Records taken from a dataset:
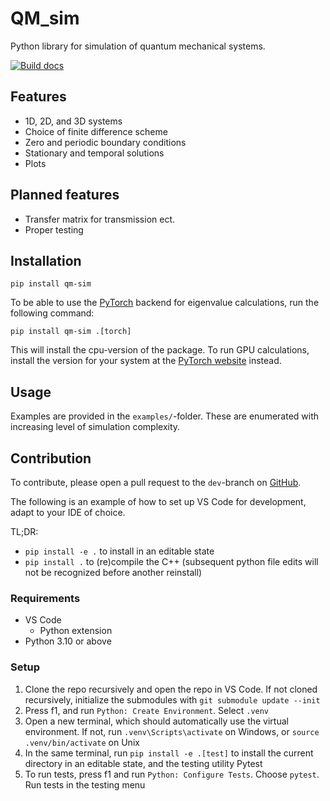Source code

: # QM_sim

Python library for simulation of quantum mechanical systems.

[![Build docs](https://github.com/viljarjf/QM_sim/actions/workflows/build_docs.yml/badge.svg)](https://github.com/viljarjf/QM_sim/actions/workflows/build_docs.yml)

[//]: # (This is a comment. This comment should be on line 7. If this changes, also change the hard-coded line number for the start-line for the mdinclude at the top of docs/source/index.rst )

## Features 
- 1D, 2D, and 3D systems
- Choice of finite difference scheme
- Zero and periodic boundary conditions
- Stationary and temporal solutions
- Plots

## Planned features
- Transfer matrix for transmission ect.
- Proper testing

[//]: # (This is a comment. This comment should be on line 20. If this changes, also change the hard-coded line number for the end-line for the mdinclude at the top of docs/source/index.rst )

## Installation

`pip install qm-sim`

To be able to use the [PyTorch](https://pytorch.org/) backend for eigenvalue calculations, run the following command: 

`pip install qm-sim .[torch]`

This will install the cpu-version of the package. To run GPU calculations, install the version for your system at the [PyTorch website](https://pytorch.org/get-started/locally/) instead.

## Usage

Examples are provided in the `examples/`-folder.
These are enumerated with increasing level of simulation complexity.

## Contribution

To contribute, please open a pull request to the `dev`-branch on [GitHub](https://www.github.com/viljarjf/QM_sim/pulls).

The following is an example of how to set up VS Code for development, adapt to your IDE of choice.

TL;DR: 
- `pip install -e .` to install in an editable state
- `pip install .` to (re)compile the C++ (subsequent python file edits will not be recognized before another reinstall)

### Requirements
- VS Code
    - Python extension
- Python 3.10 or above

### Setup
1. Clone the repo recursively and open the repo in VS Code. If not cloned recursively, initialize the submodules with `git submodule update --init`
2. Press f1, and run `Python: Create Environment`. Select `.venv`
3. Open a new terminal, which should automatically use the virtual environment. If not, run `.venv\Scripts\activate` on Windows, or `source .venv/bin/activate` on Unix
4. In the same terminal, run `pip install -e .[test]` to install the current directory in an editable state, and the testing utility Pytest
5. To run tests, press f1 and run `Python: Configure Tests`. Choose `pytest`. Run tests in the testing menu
==
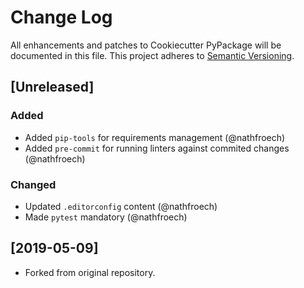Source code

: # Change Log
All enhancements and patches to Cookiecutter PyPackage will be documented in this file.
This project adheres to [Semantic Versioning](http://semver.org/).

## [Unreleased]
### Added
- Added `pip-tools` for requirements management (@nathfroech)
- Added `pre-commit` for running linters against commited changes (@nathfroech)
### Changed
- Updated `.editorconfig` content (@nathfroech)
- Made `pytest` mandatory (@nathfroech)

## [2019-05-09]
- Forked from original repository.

## EXERCISE OBJECTIVE
Rewrite the lines that begin at the one containing "This will install" and stop after the one containing "The following is", switching "pull request" to "merge request" and leaving everything else unchanged.

## TASK RESPONSE
This will install the cpu-version of the package. To run GPU calculations, install the version for your system at the [PyTorch website](https://pytorch.org/get-started/locally/) instead.

## Usage

Examples are provided in the `examples/`-folder.
These are enumerated with increasing level of simulation complexity.

## Contribution

To contribute, please open a merge request to the `dev`-branch on [GitHub](https://www.github.com/viljarjf/QM_sim/pulls).

The following is an example of how to set up VS Code for development, adapt to your IDE of choice.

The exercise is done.